(XXIV, 53) Была ли когда-либо, судьи, такая метла[213] в какой-либо провинции? Правда, нередко при посредстве местных властей кое-кто урывал что-нибудь из общинной казны; но даже тем, кто отнимал что-нибудь тайком у частного лица, все-таки выносили обвинительный приговор. И если вы хотите знать, я, даже в ущерб себе самому, считаю, что это и были настоящие обвинители, раз они хищения, совершенные такими людьми, выслеживали чутьем или же по оставленным ими легким следам. Но как же мне держать себя в деле Верреса, которого я нашел вывалявшимся в грязи, где остался след от всего его тела? Очень трудно выступать с речью против человека, который мимоходом, оставив на короткое время свою лекти́ку, не обманом, а открыто, своей властью, одним своим приказанием ограбил целый город, дом за домом! Все же, чтобы иметь возможность сказать, что он купил это серебро, он велел Архагату для видимости дать несколько жалких сестерциев тем, кому принадлежала серебряная утварь; Архагат нашел лишь немногих, которые согласились взять деньги, и дал их им. Веррес, однако, Архагату этих денег не вернул. Архагат хотел по суду взыскать их в Риме, но Гней Лентул Марцеллин отсоветовал ему это, как вы слышали от него самого. Прочти показания Архагата и Лентула.
(54) Но не подумайте случайно, что Веррес хотел набрать такую кучу рельефов без всякой цели; посудите сами, как высоко ставил он вас, как высоко ценил он мнение римского народа, как уважал он законы, суды, свидетельские показания сицилийцев и дельцов. Собрав такое множество рельефов и никому ни одного не оставив, он устроил в царском дворце в Сиракузах[214] огромную мастерскую. Он открыто велел созвать всех художников-чеканщиков и мастеров, изготовляющих вазы; кроме этих мастеров, у него было немало также и своих. Все это множество людей он запер у себя. В течение восьми месяцев кряду у них не было недостатка в работе, причем они изготовляли одни только золотые вазы. Вот тогда-то украшения, сорванные с кадильниц, были так умело приделаны к золотым кубкам, так удачно прилажены к золотым чашам, что казалось, будто они были созданы именно для них; при этом сам претор, чьей бдительности, если верить его словам, Сицилия обязана своим спокойствием, проводил в этой мастерской бо́льшую часть дня, одетый в темную тунику и плащ[215].

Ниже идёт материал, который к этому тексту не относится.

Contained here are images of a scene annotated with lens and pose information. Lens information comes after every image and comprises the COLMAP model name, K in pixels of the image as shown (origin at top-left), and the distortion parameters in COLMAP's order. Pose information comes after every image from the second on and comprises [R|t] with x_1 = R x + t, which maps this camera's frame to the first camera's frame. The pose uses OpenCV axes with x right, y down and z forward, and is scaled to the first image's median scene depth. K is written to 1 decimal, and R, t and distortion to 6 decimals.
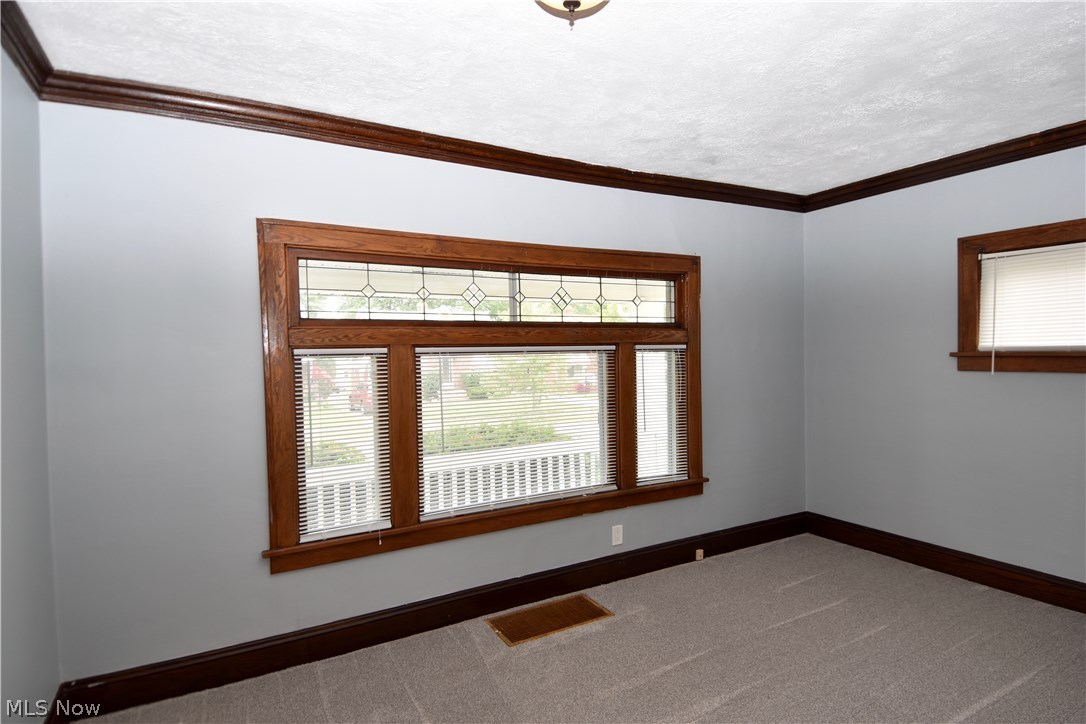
lens RADIAL K [[602.4, 0, 552.8], [0, 602.4, 370.6], [0, 0, 1]] dist [0.039819, -0.047950]
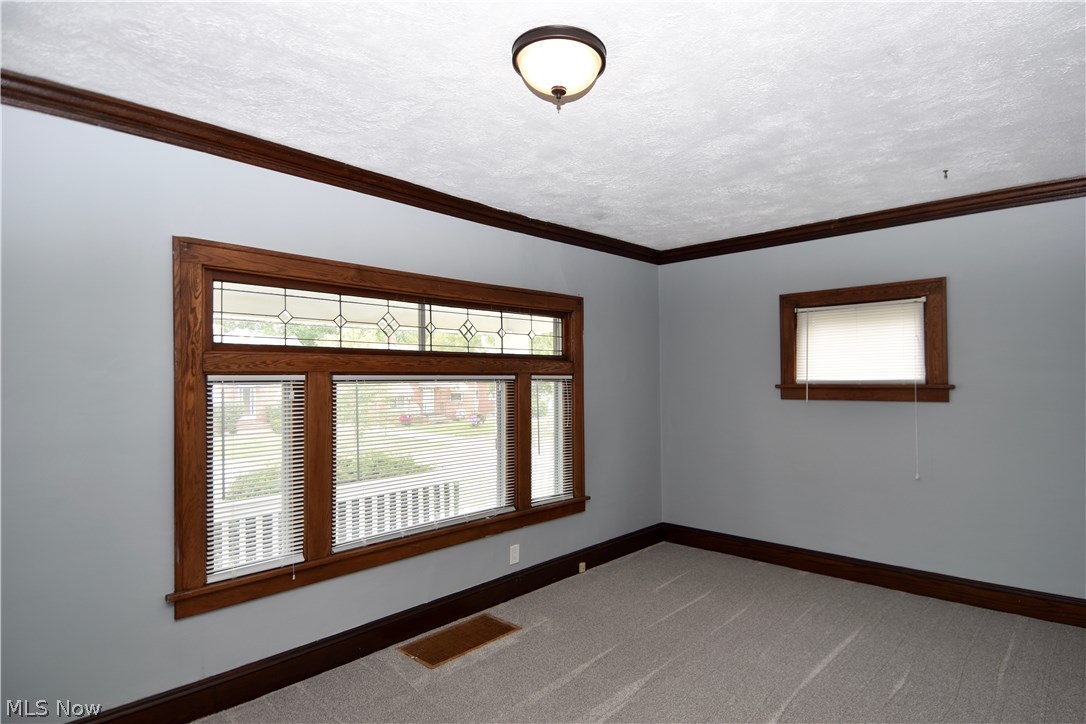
lens RADIAL K [[602.4, 0, 565.0], [0, 602.4, 367.7], [0, 0, 1]] dist [0.039819, -0.047950]
pose [[0.950866, 0.016935, 0.309139, -0.170795], [0.000089, 0.998488, -0.054970, 0.004583], [-0.309602, 0.052297, 0.949427, -0.062930]]
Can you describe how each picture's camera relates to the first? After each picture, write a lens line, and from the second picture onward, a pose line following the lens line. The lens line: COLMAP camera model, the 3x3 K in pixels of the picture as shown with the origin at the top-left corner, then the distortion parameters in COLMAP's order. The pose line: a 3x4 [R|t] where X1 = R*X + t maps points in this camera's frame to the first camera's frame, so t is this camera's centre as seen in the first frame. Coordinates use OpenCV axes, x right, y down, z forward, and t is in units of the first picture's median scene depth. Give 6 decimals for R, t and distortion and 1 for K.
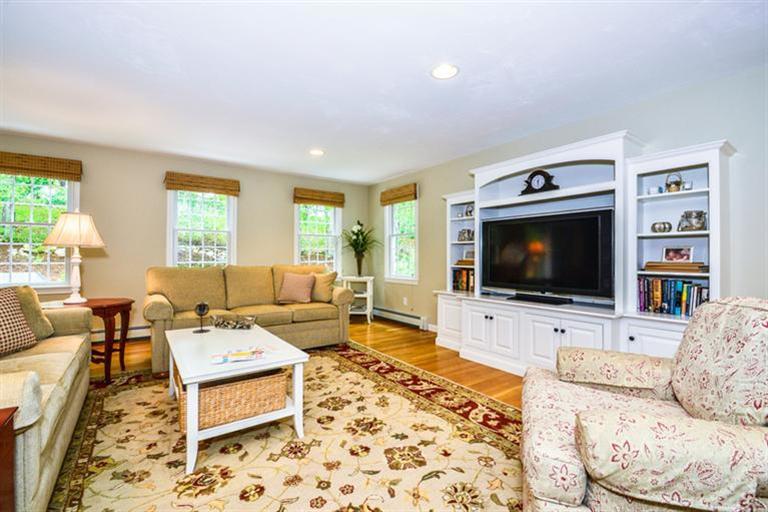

(XXV, 55) Я не осмелился бы говорить об этом, судьи, если бы не боялся, как бы вы не сказали мне, что вы в случайных беседах с другими людьми узнали о Верресе больше, чем от меня в суде. В самом деле, кто не слыхал об этой мастерской, о золотых сосудах, о его плаще? Пусть мне назовут любого порядочного человека из сиракузского конвента[216]; я предоставлю ему слово; всякий скажет, что он либо слыхал об этой мастерской, либо видел ее.
(56) О, времена, о, нравы! Приведу вам не особенно давний пример. Не один из вас знавал Луция Писона, отца ныне здравствующего Луция Писона, который был претором[217]. Когда он был претором в Испании — в той провинции, где его убили, — у него во время военных упражнений каким-то образом разломился на куски его золотой перстень. Желая заказать себе перстень, он велел позвать на форум в Кордубе, где он сидел в своем кресле[218], золотых дел мастера и на виду у всех дал ему золота по весу; он велел мастеру поставить свой стул на форуме и делать перстень в присутствии всех. Быть может, его назовут излишне добросовестным; кто хочет, может его порицать, не более. Но ему это следовало простить: ведь он был сыном того Луция Писона, который первый предложил закон о вымогательствах. (57) Смешно, что я теперь говорю о Верресе, после того как говорил о Писоне Фруги; но обратите внимание на разницу между ними: Верреса, хотя он и заказал вазы, которых бы хватило на несколько абаков, ничуть не заботило то, что ему пришлось бы услышать, не говорю уже — в Сицилии, но даже в Риме во время суда; Писон, при заказе на пол-унции золота, хотел, чтобы вся Испания знала, откуда то золото, из которого делают перстень для претора. Веррес, бесспорно, оправдал свое родовое имя, Писон — свое прозвание.